SAML(または他のソーシャル認証プロバイダー)経由で新しいユーザーが作成され、SAML Group Mapping によってどのグループにも追加されなかった場合、そのユーザーは権限が一切ない状態で DefectDojo インスタンスにアクセスすることになります。ログインすると、製品タイプ、製品、エンゲージメントがいずれもゼロ件と表示され、ダッシュボードは空に見えます。

新しくプロビジョニングされるすべての SSO ユーザーに適切なベースラインを与えるには、System Settings ページで Default groupDefault group role を設定します。

  1. ⚙️ Configuration → System Settings(Superuser のみ)を開きます。
  2. Default group に、新しく作成されたユーザーが参加すべき User Group を設定します。
  3. Default group role に、そのグループでユーザーが持つべきロール(例: Reader)を設定します。
  4. 必要に応じて、Default group email pattern に正規表現(例: .*@yourcompany\.com$)を設定し、メールアドレスが一致するユーザーにのみデフォルトグループが適用されるようにします。
  5. 保存します。

Default groupDefault group role の両方を設定する必要があります。どちらかが空の場合、デフォルトグループは適用されません。

この設定は Django のユーザー作成シグナル上で動作するため、特定の認証バックエンドの内部だけでなく、SAML、OAuth、その他のソーシャル認証プロバイダー経由で作成されたユーザーを含む新しく作成されたすべてのユーザーに適用されます。

既存のユーザーには影響しません。 デフォルトグループは、ユーザーが最初に作成されたときにのみ適用されます。この設定を後で変更しても、既存の DefectDojo ユーザーは現在のグループメンバーシップを維持します。

Cloud vs On-Premise Differences

DefectDojo Cloud は、DefectDojo On-Prem と同レベルの SAML カスタマイズをサポートしていません。設定できる変数は UI 経由のもののみです。主な違いは次のとおりです。

CapabilityCloudOn-Premise
ユーザー名のマッチングNameID のみNameID のみ(SAML_USE_NAME_ID_AS_USERNAME 環境変数はオープンソース版にのみ適用され、Pro には適用されません)
SAML アサーションの暗号化現在サポートされていません現在サポートされていません
SAML ログインログUI では利用できません。ログの取得はサポートにお問い合わせください。アプリケーションコンテナのログ(docker logs dojo)から利用可能です
設定方法Enterprise Settings UI のみEnterprise Settings UI、Django Admin、または Django Shell
環境変数顧客が直接設定することはできません。変更が必要な場合はサポートにお問い合わせください。dojo-compose-cli environment add で設定可能です

NameID 以外の属性(uidemail など)でユーザーを照合する必要がある場合は、DefectDojo の設定を調整するのではなく、目的の値を NameID として送信するように ID プロバイダー側を設定してください。

Troubleshooting

SAML Debugging output

(Additional Options の)Enable SAML Debugging をチェックすると、DefectDojo は IdP から受信した生の属性を含む詳細な SAML 処理の出力を、saml2 ロガー配下の DEBUG レベルでアプリケーションログに書き込みます。

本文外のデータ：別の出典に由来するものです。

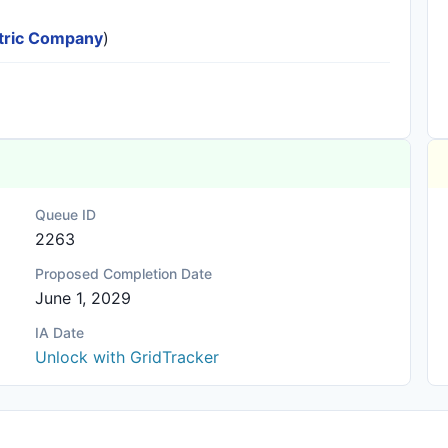
ectric Company
)
Queue ID
2263
Proposed Completion Date
June 1, 2029
IA Date
Unlock with GridTracker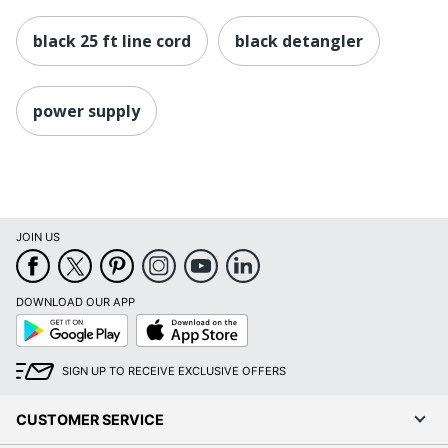
black 25 ft line cord
black detangler
power supply
JOIN US
DOWNLOAD OUR APP
Google
App
Play
Store
SIGN UP TO RECEIVE EXCLUSIVE OFFERS
CUSTOMER SERVICE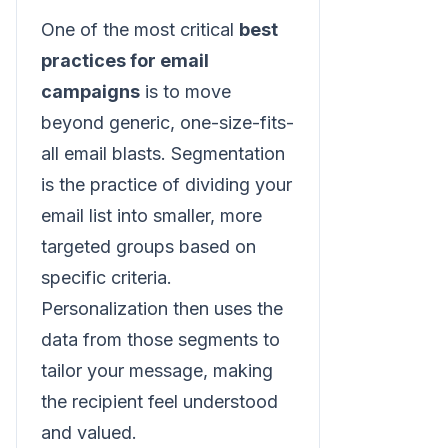
One of the most critical
best
practices for email
campaigns
is to move
beyond generic, one-size-fits-
all email blasts. Segmentation
is the practice of dividing your
email list into smaller, more
targeted groups based on
specific criteria.
Personalization then uses the
data from those segments to
tailor your message, making
the recipient feel understood
and valued.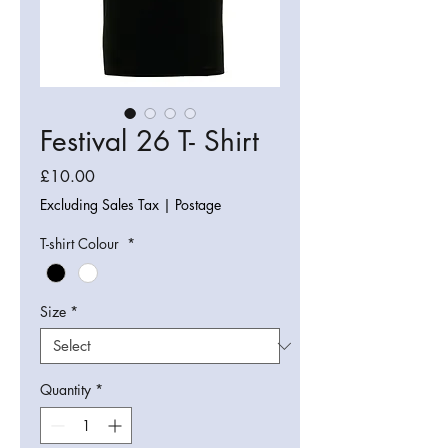
Festival 26 T- Shirt
Price
£10.00
Excluding Sales Tax
|
Postage
T-shirt Colour
*
Size
*
Quantity
*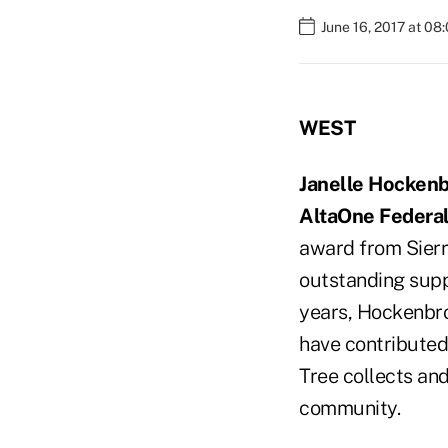
June 16, 2017 at 08
WEST
Janelle Hocken
AltaOne Federal
award from Sierra
outstanding suppo
years, Hockenbr
have contributed
Tree collects and
community.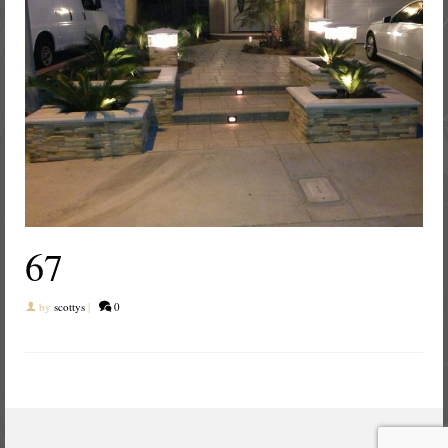
67
by
scottys
|
0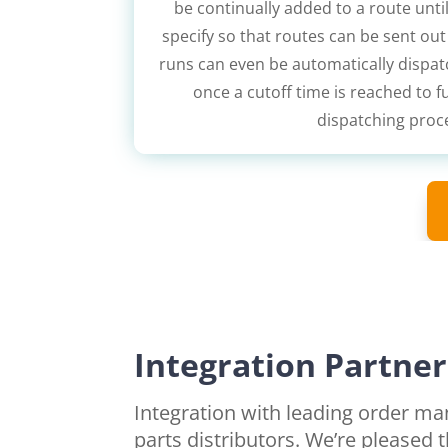
be continually added to a route until
specify so that routes can be sent ou
runs can even be automatically dispat
once a cutoff time is reached to 
dispatching proc
Integration Partner
Integration with leading order 
parts distributors. We’re pleased 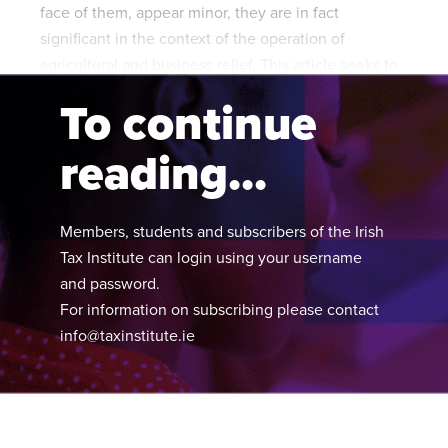
face of them, appear minor, they are in fact
significant in the context of the operation of
agricultural and business relief. This article seeks to
explain and examine these changes.
To continue
reading...
Members, students and subscribers of the Irish
Tax Institute can login using your username
and password.
For information on subscribing please contact
info@taxinstitute.ie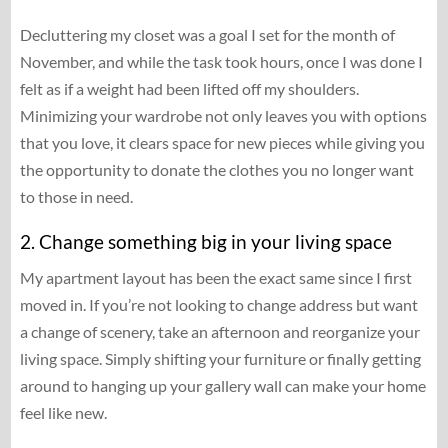
Decluttering my closet was a goal I set for the month of
November, and while the task took hours, once I was done I
felt as if a weight had been lifted off my shoulders.
Minimizing your wardrobe not only leaves you with options
that you love, it clears space for new pieces while giving you
the opportunity to donate the clothes you no longer want
to those in need.
2. Change something big in your living space
My apartment layout has been the exact same since I first
moved in. If you’re not looking to change address but want
a change of scenery, take an afternoon and reorganize your
living space. Simply shifting your furniture or finally getting
around to hanging up your gallery wall can make your home
feel like new.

Where you’re runningWhere to read the debug output
DefectDojo CloudSAML デバッグログは UI では公開されていません。特定の期間のログが必要な場合は DefectDojo サポートにお問い合わせください。
On-Premise(単一コンテナ)docker logs dojo(または Helm/K8s のログ集約)
On-Premise(Helm/K8s)kubectl logs deployment/defectdojo-django -c uwsgi(またはクラスターのログアグリゲーター)

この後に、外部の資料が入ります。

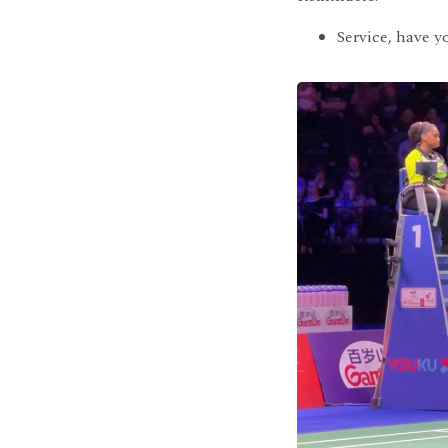
Service, have y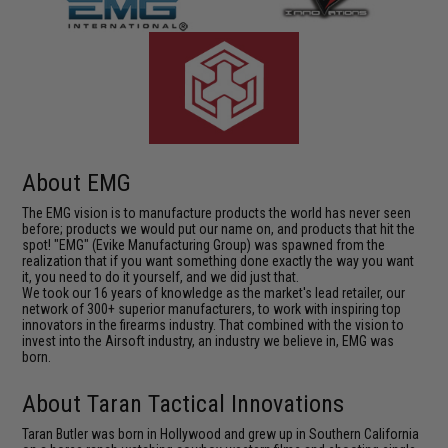
About EMG
The EMG vision is to manufacture products the world has never seen
before; products we would put our name on, and products that hit the
spot! "EMG" (Evike Manufacturing Group) was spawned from the
realization that if you want something done exactly the way you want
it, you need to do it yourself, and we did just that.
We took our 16 years of knowledge as the market's lead retailer, our
network of 300+ superior manufacturers, to work with inspiring top
innovators in the firearms industry. That combined with the vision to
invest into the Airsoft industry, an industry we believe in, EMG was
born.
About Taran Tactical Innovations
Taran Butler was born in Hollywood and grew up in Southern California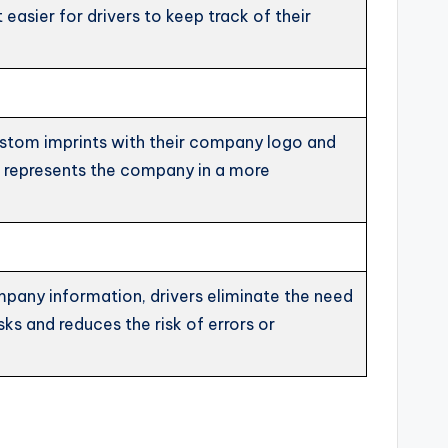
easier for drivers to keep track of their
custom imprints with their company logo and
so represents the company in a more
ompany information, drivers eliminate the need
ks and reduces the risk of errors or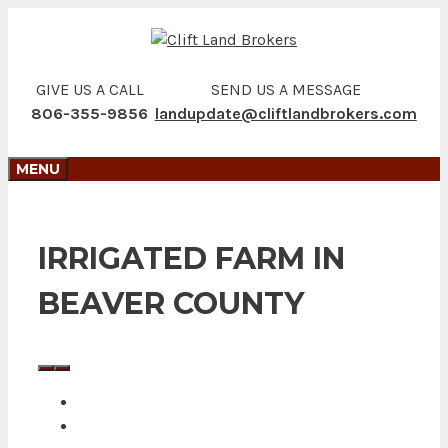
Skip
to
content
GIVE US A CALL
SEND US A MESSAGE
806-355-9856
landupdate@cliftlandbrokers.com
MENU
IRRIGATED FARM IN
BEAVER COUNTY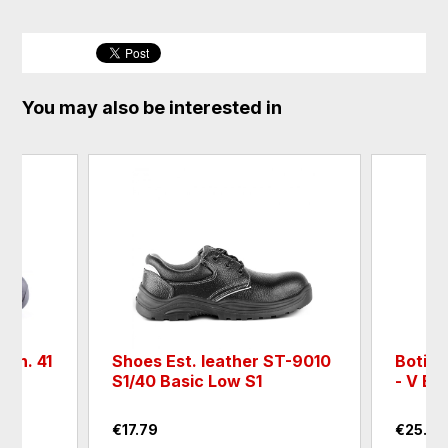
You may also be interested in
M n. 41
Shoes Est. leather ST-9010
Boti e
S1/40 Basic Low S1
- V Bil
€17.79
€25.72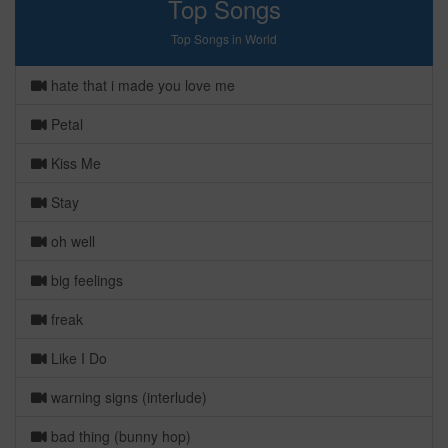
Top Songs
Top Songs in World
hate that i made you love me
Petal
Kiss Me
Stay
oh well
big feelings
freak
Like I Do
warning signs (interlude)
bad thing (bunny hop)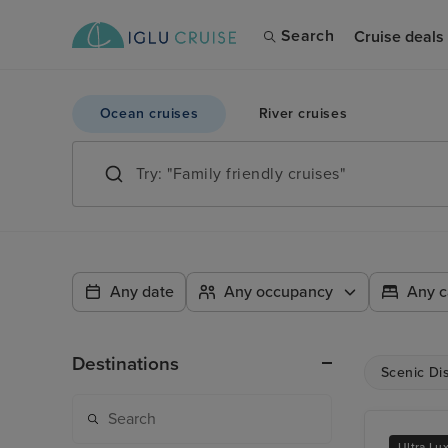
Search
Cruise deals
Ocean cruises
River cruises
Any date
Any occupancy
Any c
Destinations
Scenic Di
Ultra Lu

トラブルシューティングが終わったら、このオプションはオフにしてください。SAML デバッグログは詳細であり、IdP からの機密性の高い属性値が含まれる場合があります。

Users get a “User not found” or “Permission denied” error after a successful IdP login

SAML アサーションの解析は成功している(XML や署名のエラーがない)にもかかわらず DefectDojo がログインを拒否する場合、最も多い原因は IdP と DefectDojo の間のユーザー名の不一致です。

DefectDojo は、SAML ログインを既存のアカウントに照合する際、ユーザー名でユーザーを検索します。IdP が username 属性として送信する値が、既存の DefectDojo ユーザーのユーザー名と一致しない場合、アサーションの他の部分が有効であっても検索は失敗します。

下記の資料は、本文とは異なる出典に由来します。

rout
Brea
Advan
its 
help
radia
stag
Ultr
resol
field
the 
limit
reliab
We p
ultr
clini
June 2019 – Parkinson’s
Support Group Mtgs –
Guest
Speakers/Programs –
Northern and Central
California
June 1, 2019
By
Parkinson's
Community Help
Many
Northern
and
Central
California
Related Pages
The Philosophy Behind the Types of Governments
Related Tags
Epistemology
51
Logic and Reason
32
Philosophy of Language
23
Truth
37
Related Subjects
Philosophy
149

対処法は 2 つあります。環境に合ったほうを選んでください。

  • Attribute Mapping から username を削除する — DefectDojo が代わりに SAML の NameID をユーザー名として使用するようにフォールバックさせます。DefectDojo のユーザー名が、IdP が発行する NameID の形式とすでに一致している場合に適しています。
  • ユーザー名を一致させる。 DefectDojo のユーザー名が、IdP が username クレームで送信する値と正確に一致するようにします。ほとんどの組織にとって最も簡単な方法は、DefectDojo のユーザー名をユーザーのメールアドレスと同じにし、IdP がそのメールアドレスを username クレームとして送信するようにすることです。

IdP が実際に何を送信しているかわからない場合は、(上記の)Enable SAML Debugging を有効にして、ログで解析済みの属性を確認してください。

SAML group mapping does nothing — users log in but no groups are assigned

最も多い原因は、Group Name Attribute フィールドと、IdP が実際に送信している属性名との不一致です。上記の Group Name Attribute by Identity Provider の表を参照し、Enable SAML Debugging を有効にして IdP から返される生の属性を確認してください。